Exercise objective:
Check every line of the entries for "general", and copy the lines that hold it.

Saved entries:
........
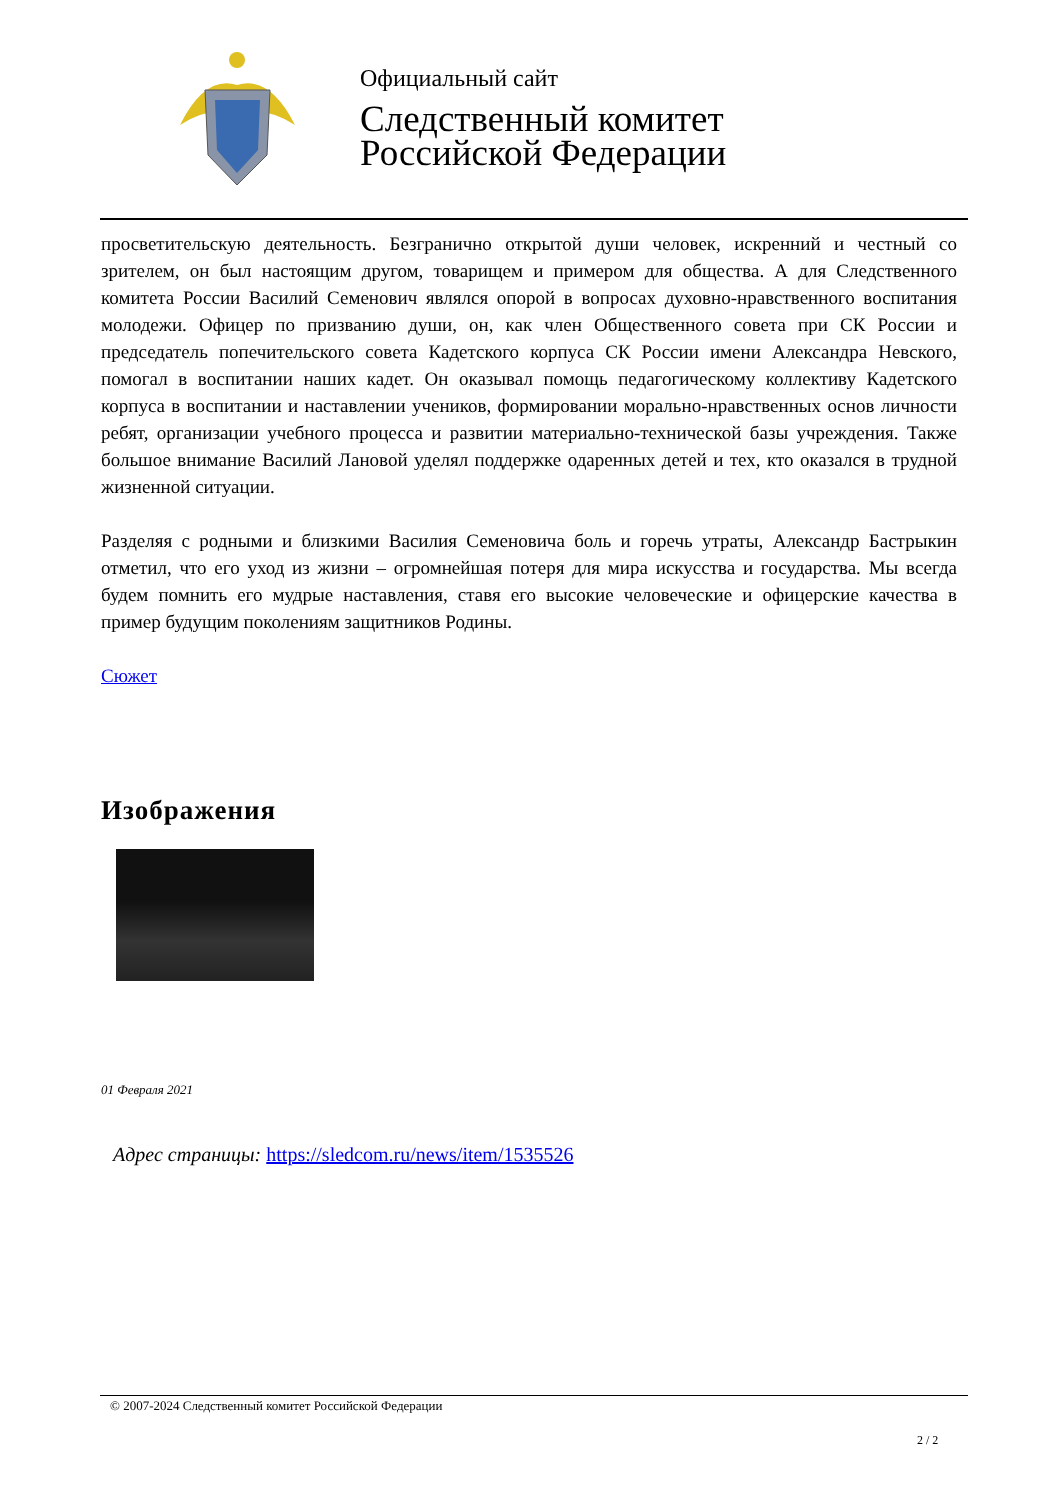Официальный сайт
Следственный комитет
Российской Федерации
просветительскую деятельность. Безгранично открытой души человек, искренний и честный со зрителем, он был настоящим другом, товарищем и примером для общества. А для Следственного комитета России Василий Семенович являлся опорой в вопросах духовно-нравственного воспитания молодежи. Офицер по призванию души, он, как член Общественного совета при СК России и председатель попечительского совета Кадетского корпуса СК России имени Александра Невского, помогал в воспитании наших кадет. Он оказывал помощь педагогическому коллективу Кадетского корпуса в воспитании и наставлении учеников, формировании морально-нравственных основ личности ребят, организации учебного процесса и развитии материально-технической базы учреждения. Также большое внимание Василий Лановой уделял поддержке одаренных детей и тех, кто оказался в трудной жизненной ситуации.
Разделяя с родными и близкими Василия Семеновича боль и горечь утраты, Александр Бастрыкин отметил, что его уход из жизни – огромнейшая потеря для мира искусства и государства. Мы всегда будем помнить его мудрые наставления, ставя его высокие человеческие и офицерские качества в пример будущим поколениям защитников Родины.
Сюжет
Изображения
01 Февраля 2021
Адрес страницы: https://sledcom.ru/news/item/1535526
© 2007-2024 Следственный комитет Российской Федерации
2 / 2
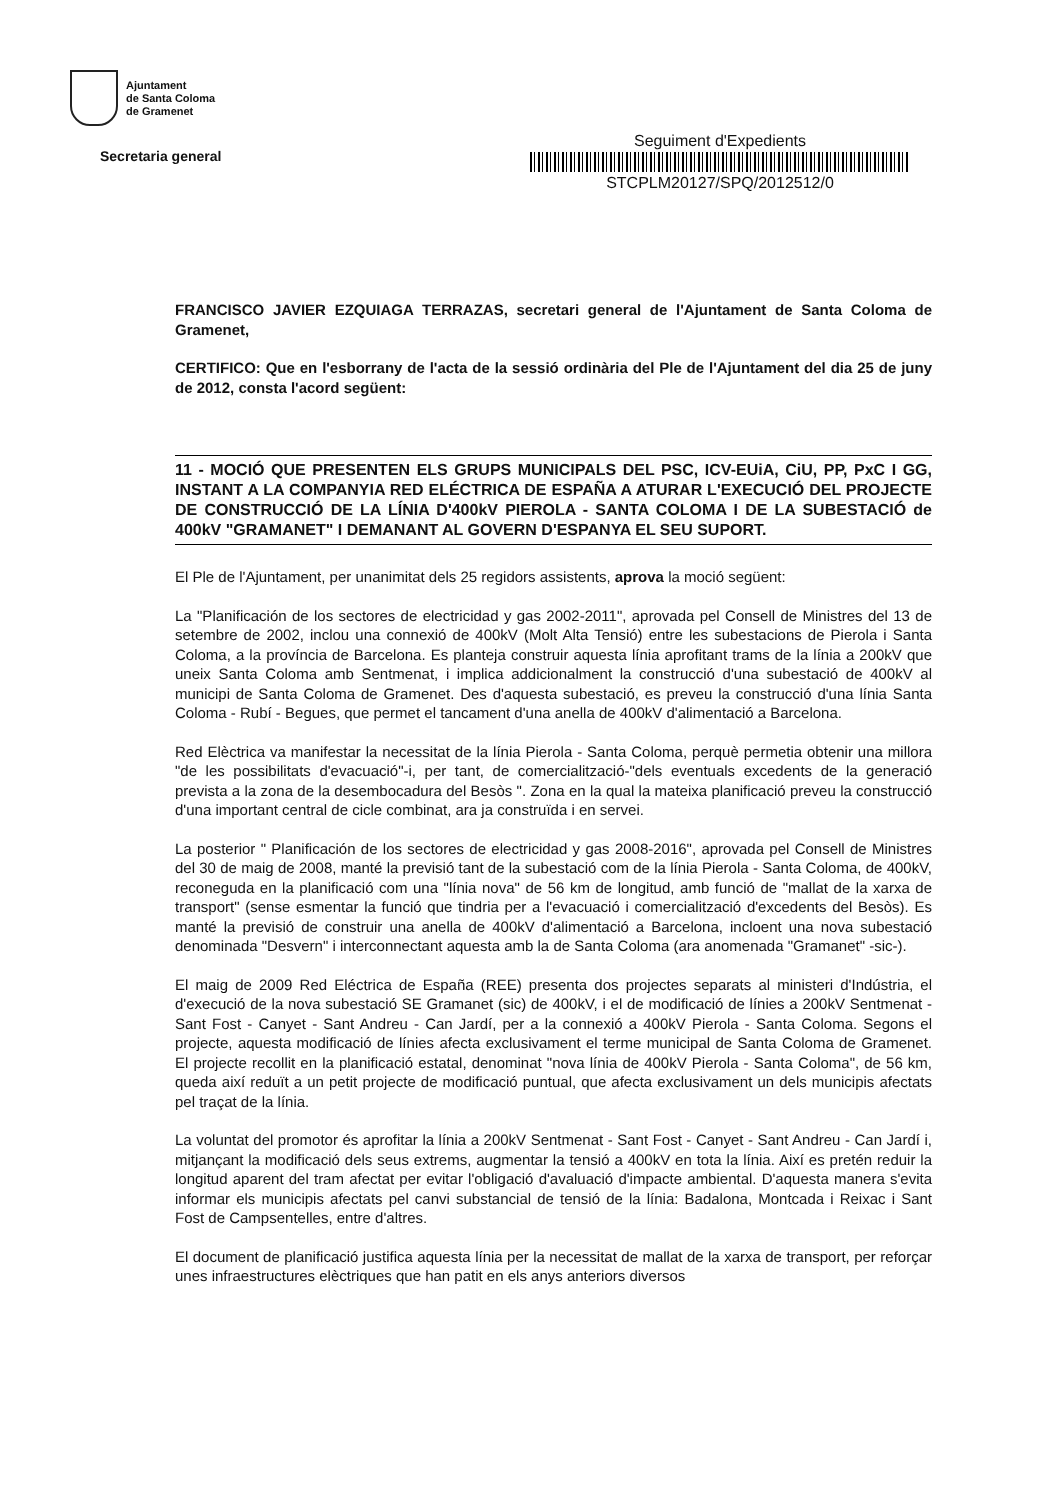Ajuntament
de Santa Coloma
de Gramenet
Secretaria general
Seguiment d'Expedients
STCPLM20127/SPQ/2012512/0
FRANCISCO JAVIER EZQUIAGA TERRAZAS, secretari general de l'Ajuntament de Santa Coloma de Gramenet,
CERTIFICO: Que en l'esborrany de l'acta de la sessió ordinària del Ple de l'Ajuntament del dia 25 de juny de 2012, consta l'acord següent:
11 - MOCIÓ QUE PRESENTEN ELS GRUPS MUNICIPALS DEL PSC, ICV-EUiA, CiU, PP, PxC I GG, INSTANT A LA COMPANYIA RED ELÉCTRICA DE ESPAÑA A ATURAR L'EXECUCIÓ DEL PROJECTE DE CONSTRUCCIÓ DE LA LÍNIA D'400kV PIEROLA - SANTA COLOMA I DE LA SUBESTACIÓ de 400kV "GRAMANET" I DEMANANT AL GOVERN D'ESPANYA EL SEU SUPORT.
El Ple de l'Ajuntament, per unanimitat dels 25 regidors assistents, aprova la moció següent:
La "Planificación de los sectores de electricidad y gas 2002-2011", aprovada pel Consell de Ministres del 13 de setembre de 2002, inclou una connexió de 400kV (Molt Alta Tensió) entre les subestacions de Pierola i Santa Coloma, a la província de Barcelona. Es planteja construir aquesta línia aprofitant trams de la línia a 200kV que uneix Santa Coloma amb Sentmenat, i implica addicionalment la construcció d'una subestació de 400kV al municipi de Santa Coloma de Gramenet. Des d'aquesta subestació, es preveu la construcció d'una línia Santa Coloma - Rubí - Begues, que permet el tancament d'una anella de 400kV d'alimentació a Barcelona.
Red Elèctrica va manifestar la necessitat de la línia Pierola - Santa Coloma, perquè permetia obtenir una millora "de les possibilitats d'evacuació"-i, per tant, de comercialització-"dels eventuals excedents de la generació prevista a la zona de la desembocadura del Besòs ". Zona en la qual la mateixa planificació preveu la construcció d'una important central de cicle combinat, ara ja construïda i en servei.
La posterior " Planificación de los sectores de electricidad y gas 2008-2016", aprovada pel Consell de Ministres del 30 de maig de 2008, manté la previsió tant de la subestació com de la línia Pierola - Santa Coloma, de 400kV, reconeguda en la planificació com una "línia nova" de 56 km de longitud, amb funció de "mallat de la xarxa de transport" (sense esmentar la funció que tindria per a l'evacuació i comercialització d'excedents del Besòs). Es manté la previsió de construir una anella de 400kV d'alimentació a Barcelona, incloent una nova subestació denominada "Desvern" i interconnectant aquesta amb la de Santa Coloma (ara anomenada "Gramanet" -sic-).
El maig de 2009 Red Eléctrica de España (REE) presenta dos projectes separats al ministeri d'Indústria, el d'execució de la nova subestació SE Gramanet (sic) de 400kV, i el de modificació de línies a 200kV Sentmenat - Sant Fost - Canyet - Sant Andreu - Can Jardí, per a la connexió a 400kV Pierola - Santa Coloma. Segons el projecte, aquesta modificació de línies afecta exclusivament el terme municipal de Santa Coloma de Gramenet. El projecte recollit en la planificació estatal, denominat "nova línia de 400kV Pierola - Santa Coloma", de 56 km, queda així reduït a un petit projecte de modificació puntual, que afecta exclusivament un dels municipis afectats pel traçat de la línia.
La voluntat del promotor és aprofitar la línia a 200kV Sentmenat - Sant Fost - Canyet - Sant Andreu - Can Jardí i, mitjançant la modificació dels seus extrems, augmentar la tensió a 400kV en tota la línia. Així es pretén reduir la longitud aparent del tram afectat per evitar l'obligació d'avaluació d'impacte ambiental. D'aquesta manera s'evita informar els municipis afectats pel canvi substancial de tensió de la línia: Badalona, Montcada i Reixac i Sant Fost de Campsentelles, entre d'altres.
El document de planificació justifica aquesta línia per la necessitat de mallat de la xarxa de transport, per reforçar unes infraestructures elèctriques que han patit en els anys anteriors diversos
........
Solved exercise:
Secretaria general
FRANCISCO JAVIER EZQUIAGA TERRAZAS, secretari general de l'Ajuntament de Santa Coloma de Gramenet,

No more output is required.